TO DO -
1. Copy from the App Engine question the part that begins with the words "I have read" and ends with "and correctly configured.", word for word.
2. Write out the records word for word, from their very first line through the line containing "たコレステロール摂取する食生活", including both of those lines.

TEXT PROVIDED -
((
0

I have read Google's documentation and a number of similar questions, and am not having any success adapting the answers to my issue. I am working with Google App Engine in a Node.js Standard Environment and already have much of my app working and correctly configured.

Now I am trying to use npm modules as library code for BOTH my server-side app, and a client-side javascript app I am serving as a static directory. For this example, consider the widely used jquery module, of course available in npm

I believe the issue is in my app.yaml file, distilled to the part relevant to this question:

handlers:
### THIS ROUTE IS NOT WORKING
- url: /client/shared/lib/jquery\.js$
  static_files: node_modules/jquery/dist/jquery.js
  upload: node_modules/jquery/dist/jquery\.js$
  mime_type: text/javascript
### CLIENT-SIDE STATIC ROUTES ARE WORKING
- url: /client/shared
  static_dir: shared
- url: /client.*$
  static_dir: client
- url: /.*$
  redirect_http_response_code: 301
  script: auto

Of course, I have already run $ npm install jquery. For example, from the "server-side" (my app.js file & friends), the following works perfectly:

import $ from "./node_modules/jquery/dist/jquery.js

Importing from my own "shared" code also works from both client and server via:

import { whatever } from "../shared/<module>.js"
))
EXCERPTED RECORDS -
((
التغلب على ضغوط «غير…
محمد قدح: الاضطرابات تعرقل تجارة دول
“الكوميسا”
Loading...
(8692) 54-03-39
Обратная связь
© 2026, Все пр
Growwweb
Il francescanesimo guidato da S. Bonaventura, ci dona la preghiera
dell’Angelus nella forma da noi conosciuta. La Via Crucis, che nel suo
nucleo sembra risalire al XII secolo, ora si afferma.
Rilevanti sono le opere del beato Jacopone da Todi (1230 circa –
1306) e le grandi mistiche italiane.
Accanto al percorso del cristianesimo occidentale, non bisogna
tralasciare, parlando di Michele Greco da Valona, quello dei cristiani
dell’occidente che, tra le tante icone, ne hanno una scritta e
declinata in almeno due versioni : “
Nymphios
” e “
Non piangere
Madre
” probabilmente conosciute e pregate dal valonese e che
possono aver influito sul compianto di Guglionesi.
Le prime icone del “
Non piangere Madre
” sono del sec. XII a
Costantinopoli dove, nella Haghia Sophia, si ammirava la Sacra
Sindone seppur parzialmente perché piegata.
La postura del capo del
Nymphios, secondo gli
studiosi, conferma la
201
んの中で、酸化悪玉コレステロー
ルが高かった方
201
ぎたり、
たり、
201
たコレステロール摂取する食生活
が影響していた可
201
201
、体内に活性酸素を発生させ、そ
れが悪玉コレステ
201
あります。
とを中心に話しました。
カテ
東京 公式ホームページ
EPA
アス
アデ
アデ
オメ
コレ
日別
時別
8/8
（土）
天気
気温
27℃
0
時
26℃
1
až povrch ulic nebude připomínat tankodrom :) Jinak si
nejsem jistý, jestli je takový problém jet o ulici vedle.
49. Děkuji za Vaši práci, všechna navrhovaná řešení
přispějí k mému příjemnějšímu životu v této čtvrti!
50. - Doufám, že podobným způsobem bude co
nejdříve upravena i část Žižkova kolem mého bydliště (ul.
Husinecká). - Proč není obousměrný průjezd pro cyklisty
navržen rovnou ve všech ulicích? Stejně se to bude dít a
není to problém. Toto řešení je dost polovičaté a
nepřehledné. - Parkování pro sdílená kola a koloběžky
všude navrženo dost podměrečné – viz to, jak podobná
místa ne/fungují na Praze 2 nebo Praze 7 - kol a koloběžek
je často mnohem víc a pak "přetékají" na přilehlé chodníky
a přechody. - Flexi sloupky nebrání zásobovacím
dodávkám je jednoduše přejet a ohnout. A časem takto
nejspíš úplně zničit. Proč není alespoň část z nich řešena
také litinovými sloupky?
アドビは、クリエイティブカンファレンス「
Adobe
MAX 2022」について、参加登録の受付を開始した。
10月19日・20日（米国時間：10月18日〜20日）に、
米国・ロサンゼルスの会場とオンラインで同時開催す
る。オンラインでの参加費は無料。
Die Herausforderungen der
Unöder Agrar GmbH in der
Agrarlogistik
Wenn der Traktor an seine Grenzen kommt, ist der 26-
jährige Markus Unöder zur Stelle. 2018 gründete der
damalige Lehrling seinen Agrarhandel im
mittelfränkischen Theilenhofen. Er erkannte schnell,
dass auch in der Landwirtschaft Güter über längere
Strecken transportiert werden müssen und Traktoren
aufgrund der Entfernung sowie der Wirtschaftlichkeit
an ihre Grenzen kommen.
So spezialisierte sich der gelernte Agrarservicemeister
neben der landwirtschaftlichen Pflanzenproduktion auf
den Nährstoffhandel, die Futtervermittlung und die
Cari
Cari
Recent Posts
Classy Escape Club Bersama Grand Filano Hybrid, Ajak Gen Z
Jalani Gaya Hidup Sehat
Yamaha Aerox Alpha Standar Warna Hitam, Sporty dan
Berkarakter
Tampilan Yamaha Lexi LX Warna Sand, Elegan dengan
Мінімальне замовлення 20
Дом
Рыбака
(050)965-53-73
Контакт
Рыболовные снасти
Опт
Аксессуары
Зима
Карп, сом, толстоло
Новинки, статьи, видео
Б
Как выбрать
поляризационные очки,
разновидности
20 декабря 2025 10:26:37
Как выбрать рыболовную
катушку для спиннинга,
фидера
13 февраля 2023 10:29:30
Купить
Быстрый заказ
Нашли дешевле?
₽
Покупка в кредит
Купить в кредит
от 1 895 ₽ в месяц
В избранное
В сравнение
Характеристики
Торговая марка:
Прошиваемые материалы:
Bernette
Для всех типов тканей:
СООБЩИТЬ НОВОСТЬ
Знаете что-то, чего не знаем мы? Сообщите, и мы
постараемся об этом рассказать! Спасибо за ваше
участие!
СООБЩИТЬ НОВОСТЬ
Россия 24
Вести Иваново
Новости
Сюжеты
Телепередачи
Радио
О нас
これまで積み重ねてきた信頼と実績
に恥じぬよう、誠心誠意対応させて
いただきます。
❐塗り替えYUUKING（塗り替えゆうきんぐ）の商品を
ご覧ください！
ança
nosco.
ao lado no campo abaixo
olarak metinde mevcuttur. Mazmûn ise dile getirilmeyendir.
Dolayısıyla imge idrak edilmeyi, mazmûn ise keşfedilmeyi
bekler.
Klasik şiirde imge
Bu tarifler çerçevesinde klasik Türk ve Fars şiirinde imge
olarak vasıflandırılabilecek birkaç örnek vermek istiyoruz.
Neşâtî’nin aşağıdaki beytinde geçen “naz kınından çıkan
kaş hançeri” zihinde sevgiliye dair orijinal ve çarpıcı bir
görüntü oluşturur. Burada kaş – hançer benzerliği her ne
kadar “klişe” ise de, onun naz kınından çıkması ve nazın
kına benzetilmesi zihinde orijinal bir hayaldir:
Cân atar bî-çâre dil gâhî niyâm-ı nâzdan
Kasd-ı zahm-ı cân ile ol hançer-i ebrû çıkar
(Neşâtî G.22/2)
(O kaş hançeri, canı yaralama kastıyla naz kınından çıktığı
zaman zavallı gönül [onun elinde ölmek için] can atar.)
))
SOLVED TASKS -
1.
I have read Google's documentation and a number of similar questions, and am not having any success adapting the answers to my issue. I am working with Google App Engine in a Node.js Standard Environment and already have much of my app working and correctly configured.

2.
التغلب على ضغوط «غير…
محمد قدح: الاضطرابات تعرقل تجارة دول
“الكوميسا”
Loading...
(8692) 54-03-39
Обратная связь
© 2026, Все пр
Growwweb
Il francescanesimo guidato da S. Bonaventura, ci dona la preghiera
dell’Angelus nella forma da noi conosciuta. La Via Crucis, che nel suo
nucleo sembra risalire al XII secolo, ora si afferma.
Rilevanti sono le opere del beato Jacopone da Todi (1230 circa –
1306) e le grandi mistiche italiane.
Accanto al percorso del cristianesimo occidentale, non bisogna
tralasciare, parlando di Michele Greco da Valona, quello dei cristiani
dell’occidente che, tra le tante icone, ne hanno una scritta e
declinata in almeno due versioni : “
Nymphios
” e “
Non piangere
Madre
” probabilmente conosciute e pregate dal valonese e che
possono aver influito sul compianto di Guglionesi.
Le prime icone del “
Non piangere Madre
” sono del sec. XII a
Costantinopoli dove, nella Haghia Sophia, si ammirava la Sacra
Sindone seppur parzialmente perché piegata.
La postura del capo del
Nymphios, secondo gli
studiosi, conferma la
201
んの中で、酸化悪玉コレステロー
ルが高かった方
201
ぎたり、
たり、
201
たコレステロール摂取する食生活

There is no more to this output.